Bij welke 3 hoofproblemen neemt het vermoeden op een syndroom toe?
- Eén of meerdere aangeboren afwijkingen
- Achterstand in verstandelijke ontwikkeling
- Groeiachterstand bij de geboorte of in de eerste levensjaren optredend
Wat betekent anticipatie?
Anticipatie betekent dat de verschijnselen van een syndroom toenemen met de generaties. Zelfs bij een patiënt kunnen de uiterlijke kenmerken veranderen naarmate deze ouder wordt.
Wat betekent genetische penetrantie?
Genetische penetrantie is het percentage van mensen dat een bepaalde aandoening tot expressie brengt. Dit loopt van de meest geringe symptomen tot de ernstigste vorm. Het is dus iets anders dan variabele expressie.
Wat is er aan de hand bij het Marfan syndroom?

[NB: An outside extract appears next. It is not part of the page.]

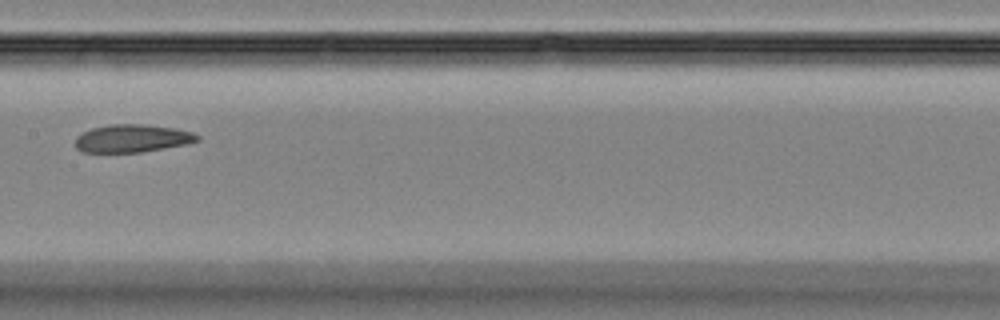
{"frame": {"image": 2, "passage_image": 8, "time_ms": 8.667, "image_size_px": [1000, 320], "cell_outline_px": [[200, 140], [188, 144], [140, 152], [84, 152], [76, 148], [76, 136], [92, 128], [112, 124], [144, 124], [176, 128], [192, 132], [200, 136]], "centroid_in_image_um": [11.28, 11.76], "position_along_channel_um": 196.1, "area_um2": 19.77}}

Het Marfan syndroom (veroorzaakt door mutaties in FBN1 en TGFBR) is hoog penetrant met een zeer variabele expressie. De incidentie is 1:2000. Dit is dus relatief hoog. Het is een stoornis in het bindweefsel (fibrine). Het geeft symptomen zoals lensluxatie, aneurysma, lange spanlengte, hypermobiele gewrichten, striae, scoliose, arachnodactylie (spinnenvingers) en pectus excavatum (borstafwijking). Het grootste gevaar is een aneursyma van de aorta, wat kan ruptureren.

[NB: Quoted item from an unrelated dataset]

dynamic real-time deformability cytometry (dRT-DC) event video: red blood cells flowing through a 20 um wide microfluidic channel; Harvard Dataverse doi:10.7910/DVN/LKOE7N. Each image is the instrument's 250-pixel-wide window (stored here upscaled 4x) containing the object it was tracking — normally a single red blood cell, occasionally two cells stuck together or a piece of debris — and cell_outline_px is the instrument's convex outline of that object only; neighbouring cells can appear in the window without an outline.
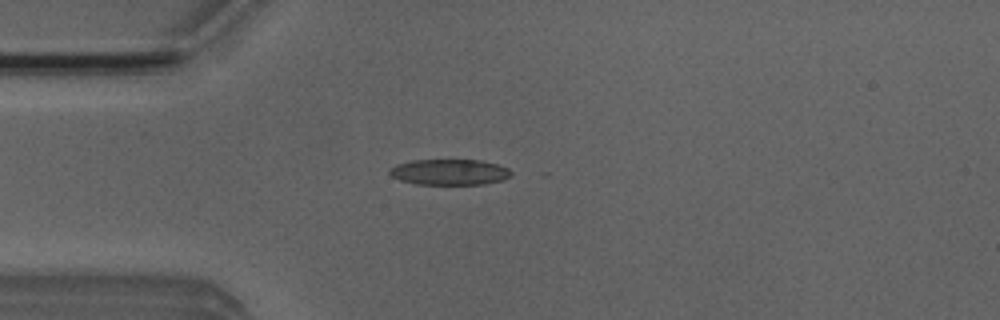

Wat is genetische heterogeniteit?
Bij genetische heterogeniteit, zoals bij het Noonan syndroom, zijn er verschillende genetische afwijkingen, dus verschillende genen, die hetzelfde ziektebeeld kunnen veroorzaken. Bij Noonan zijn dit het PTPN11-gen, SOS1-gen, KRAS-gen en in mindere mate andere genen.
Wat is een allelische afwijking?
Bij een allelische afwijking kunnen verschillende afwijkingen in hetzefde gen ieder een ander ziektebeeld teweegbrengen. Zo kunnen afwijkingen in het FGFR3-gen leiden tot onder andere achondroplasie, hypochondroplasie of het syndroom van Muenke.
Wat is een sequentie?
Een sequentie is een combinatie van aangeboren afwijkingen. Deze ontstaan uit één of meerdere cascades, maar hebben als oorsprong één aangeboren afwijking of mechanische kracht. Drie voorbeelden hiervan zijn:
- Potter sequentie (oligohydramnion sequentie): Een probleem in de nieren geeft te weinig vruchtwater, waardoor foetale compressie, hetgeen weer leidt tot deformaties zoals klompvoeten. Deze kindjes worden bijna altijd doodgeboren.

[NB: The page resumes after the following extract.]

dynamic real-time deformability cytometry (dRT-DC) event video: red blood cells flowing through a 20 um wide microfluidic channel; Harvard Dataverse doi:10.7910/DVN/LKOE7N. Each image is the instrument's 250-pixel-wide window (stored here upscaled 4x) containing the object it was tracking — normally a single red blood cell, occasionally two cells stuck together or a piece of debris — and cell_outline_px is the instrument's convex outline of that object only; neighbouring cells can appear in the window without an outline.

- Frontale dysplasie sequentie: Dit geeft problemen in de sluiting van de schedel en afwijkingen in het gelaat. Het zijn midfaciale ontwikkelingsproblemen en gaat vaak samen met een normale intelligentie.
- Pierre-Robin sequentie: Hierbij is er sprake van micrognatie (abnormaal kleine kaak) en retrognathie (korte kaak die naar achter staat, leidend tot overbeet). Dit samen geeft verplaatsing van de tong naar achteren, hetgeen sluiting van het zachte gehemelte voorkomt. Zo ontstaat een secundaire U-vormige schisis. Normaal gesproken sluit het palatum als een rits, als hier ergens iets mis gaat, ontstaat een V-vormige schisis. Maar omdat de tong nu naar achteren wordt geduwd en in de weg zit om het gehemelte te sluiten, ontstaat een U-vormige/ronde schisis. Dit is een typisch voorbeeld van een sequentie. De Pierre-Robin sequentie komt voor bij verschillende syndromen: Het kan geïsoleerd voorkomen of het kan onderdeel zijn van bijvoorbeeld het Stickler of Nagar syndroom.
Welke naden en fontanellen zijn te herkennen bij kinderen?
Voorhoofdsnaad / metopicanaad
Pijlnaad / sagittaalnaad
Kroonnaad / coronanaad
Lambdanaad / lamdoidnaad
- Grote (anterieure) fontanel: Kruispunt van de metopicanaad, coronanaden en sagittaalnaad.
- Kleine (posterieure) fontanel: Kruispunt van de sagittaalnaad en de lamdoïdnaden.